-- Aim of the task --
Start at the line of the records that contains "净资产收益率: median line" and stop after the line that contains "流动资产周转率: median line". Write those lines out again with "lowest point" changed to "minimum" and nothing else altered.

-- Dataset extract --
□ □ □ □ □
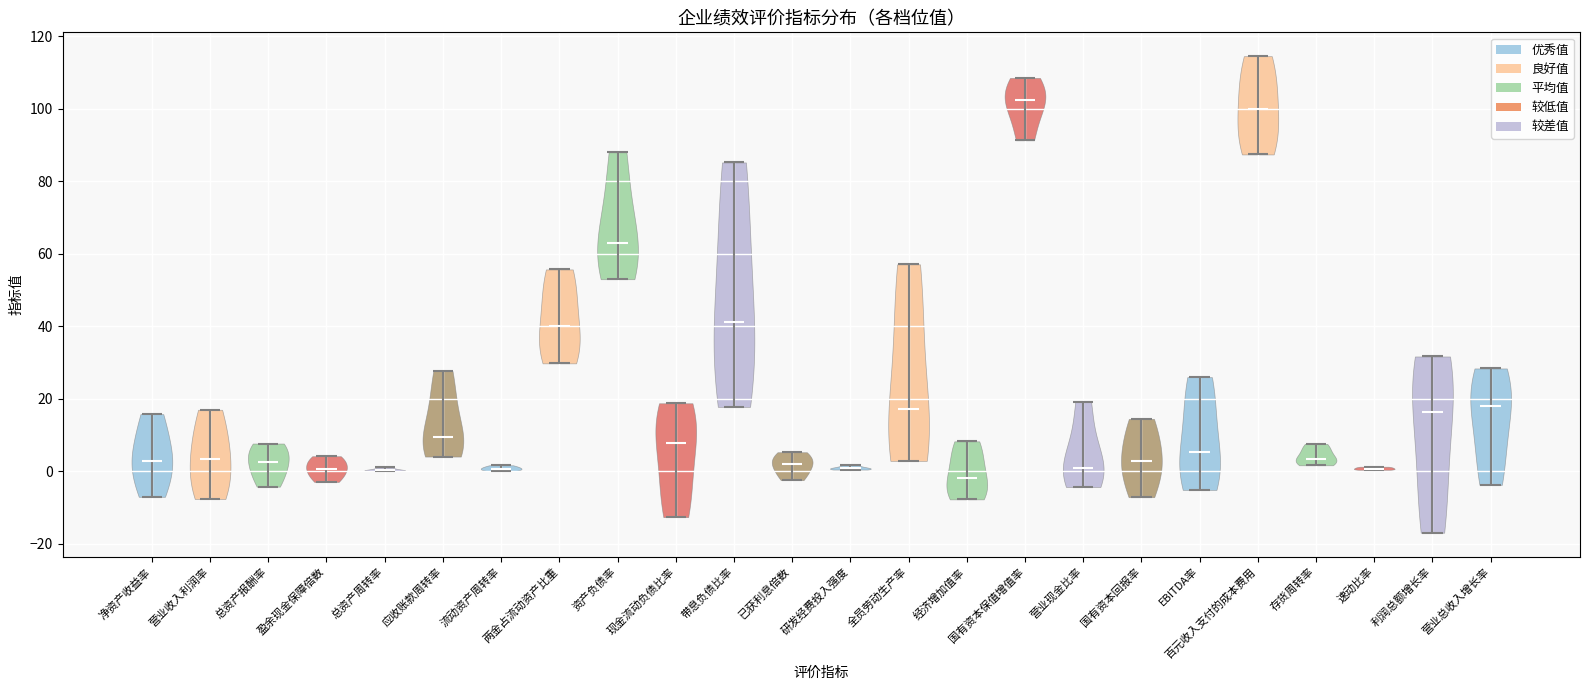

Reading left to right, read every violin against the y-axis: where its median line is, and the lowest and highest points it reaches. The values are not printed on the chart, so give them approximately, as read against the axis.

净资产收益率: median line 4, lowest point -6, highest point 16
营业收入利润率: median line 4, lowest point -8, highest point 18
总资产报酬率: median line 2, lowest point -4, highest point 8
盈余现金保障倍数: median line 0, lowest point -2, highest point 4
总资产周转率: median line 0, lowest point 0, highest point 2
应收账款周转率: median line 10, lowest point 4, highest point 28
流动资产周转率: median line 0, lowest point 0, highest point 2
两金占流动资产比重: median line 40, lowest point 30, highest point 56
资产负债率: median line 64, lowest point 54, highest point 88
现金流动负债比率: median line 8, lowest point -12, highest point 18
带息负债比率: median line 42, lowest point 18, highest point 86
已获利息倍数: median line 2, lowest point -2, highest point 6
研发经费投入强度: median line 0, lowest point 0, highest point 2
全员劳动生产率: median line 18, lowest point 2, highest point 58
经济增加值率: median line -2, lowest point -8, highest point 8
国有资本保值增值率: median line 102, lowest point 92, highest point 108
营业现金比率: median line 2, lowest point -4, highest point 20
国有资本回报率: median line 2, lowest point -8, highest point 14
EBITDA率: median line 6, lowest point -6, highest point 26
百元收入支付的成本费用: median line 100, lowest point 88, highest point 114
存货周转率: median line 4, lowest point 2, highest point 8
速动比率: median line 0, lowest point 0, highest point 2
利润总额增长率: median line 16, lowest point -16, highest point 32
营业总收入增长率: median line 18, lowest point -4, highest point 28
□ □ □ □ □
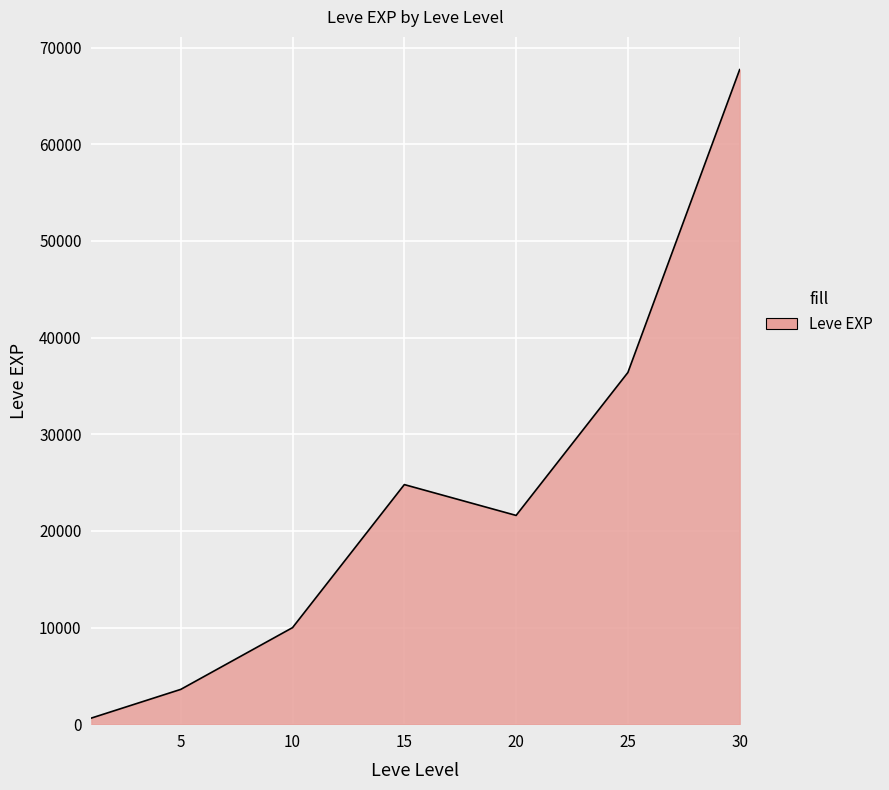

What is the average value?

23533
□ □ □ □ □
-- Solution below --
净资产收益率: median line 4, minimum -6, highest point 16
营业收入利润率: median line 4, minimum -8, highest point 18
总资产报酬率: median line 2, minimum -4, highest point 8
盈余现金保障倍数: median line 0, minimum -2, highest point 4
总资产周转率: median line 0, minimum 0, highest point 2
应收账款周转率: median line 10, minimum 4, highest point 28
流动资产周转率: median line 0, minimum 0, highest point 2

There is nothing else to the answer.